Instructions for the task: When a line in the records includes the string "your", it goes into the tally; report that tally alone.
----
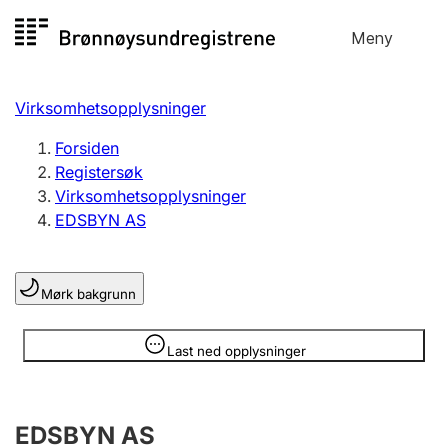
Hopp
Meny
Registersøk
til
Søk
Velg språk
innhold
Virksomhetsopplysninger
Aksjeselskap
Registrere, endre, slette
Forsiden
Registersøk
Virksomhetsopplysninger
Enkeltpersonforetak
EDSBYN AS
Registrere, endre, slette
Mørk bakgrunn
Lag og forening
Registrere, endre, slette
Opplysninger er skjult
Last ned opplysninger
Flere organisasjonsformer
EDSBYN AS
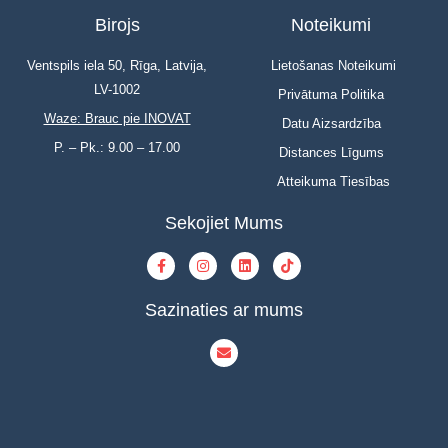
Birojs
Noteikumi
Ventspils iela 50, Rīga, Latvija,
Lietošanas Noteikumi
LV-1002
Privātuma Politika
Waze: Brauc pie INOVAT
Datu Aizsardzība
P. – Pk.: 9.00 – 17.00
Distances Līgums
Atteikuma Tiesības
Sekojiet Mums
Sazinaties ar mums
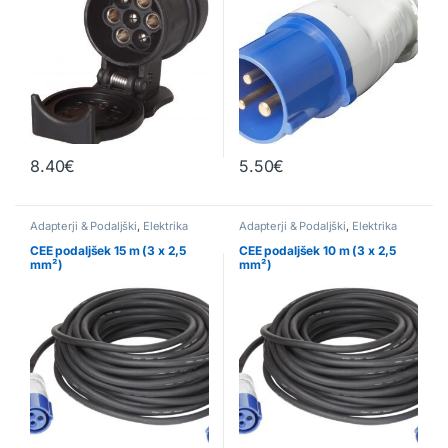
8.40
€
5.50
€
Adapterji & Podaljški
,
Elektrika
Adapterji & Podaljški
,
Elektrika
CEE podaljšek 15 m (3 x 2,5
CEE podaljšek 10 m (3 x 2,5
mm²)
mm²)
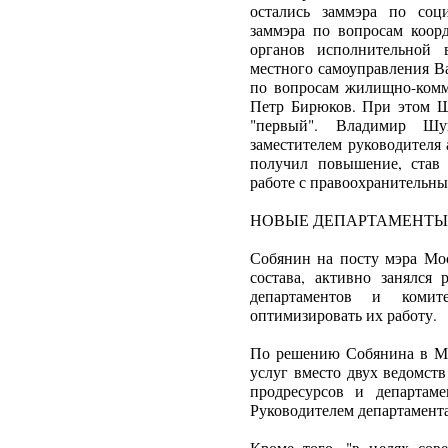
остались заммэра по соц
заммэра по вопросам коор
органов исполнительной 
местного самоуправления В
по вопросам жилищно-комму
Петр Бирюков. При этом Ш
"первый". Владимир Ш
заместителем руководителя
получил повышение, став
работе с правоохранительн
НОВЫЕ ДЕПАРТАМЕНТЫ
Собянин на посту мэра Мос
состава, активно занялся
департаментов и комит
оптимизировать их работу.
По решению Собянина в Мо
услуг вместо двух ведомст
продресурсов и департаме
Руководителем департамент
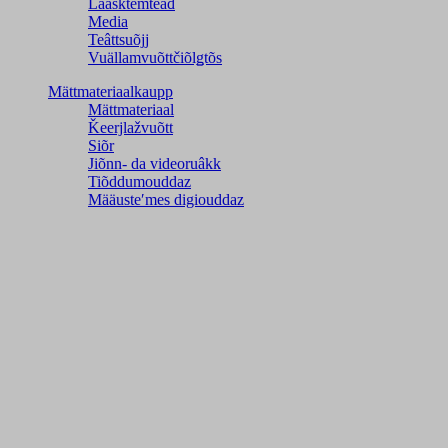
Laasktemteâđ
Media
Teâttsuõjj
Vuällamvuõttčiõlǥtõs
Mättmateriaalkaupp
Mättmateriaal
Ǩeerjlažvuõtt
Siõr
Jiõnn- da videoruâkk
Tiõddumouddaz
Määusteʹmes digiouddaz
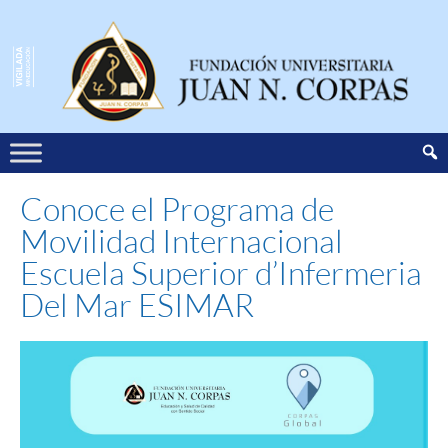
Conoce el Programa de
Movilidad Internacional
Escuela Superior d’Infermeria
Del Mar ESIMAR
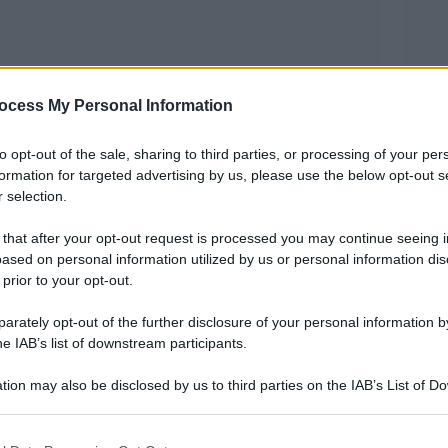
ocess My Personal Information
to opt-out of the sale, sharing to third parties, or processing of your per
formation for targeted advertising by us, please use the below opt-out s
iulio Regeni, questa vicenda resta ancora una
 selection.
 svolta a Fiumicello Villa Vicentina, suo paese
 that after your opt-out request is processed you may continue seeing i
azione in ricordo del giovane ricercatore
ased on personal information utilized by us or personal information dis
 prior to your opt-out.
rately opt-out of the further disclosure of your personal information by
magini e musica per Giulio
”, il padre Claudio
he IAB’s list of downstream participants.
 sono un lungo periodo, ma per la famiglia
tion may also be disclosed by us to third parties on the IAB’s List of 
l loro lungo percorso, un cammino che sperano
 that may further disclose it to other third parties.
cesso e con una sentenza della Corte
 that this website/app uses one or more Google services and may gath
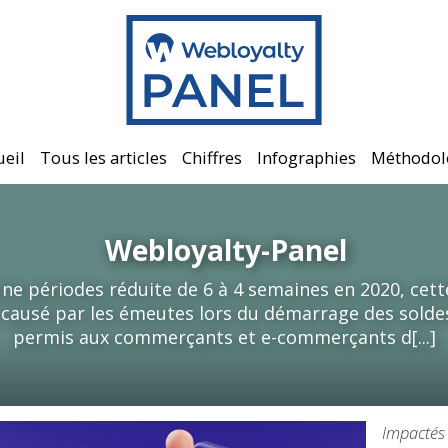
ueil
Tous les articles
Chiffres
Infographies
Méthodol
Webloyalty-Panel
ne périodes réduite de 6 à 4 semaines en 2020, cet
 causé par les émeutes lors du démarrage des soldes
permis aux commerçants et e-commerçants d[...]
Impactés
----
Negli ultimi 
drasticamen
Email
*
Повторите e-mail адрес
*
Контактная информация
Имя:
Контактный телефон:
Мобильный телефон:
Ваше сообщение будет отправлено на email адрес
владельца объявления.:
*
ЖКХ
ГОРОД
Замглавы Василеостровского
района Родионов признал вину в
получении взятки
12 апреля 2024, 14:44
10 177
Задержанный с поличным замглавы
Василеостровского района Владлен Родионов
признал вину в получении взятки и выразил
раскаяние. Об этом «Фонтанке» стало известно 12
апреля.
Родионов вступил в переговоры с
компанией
----
Response to this exercise: 4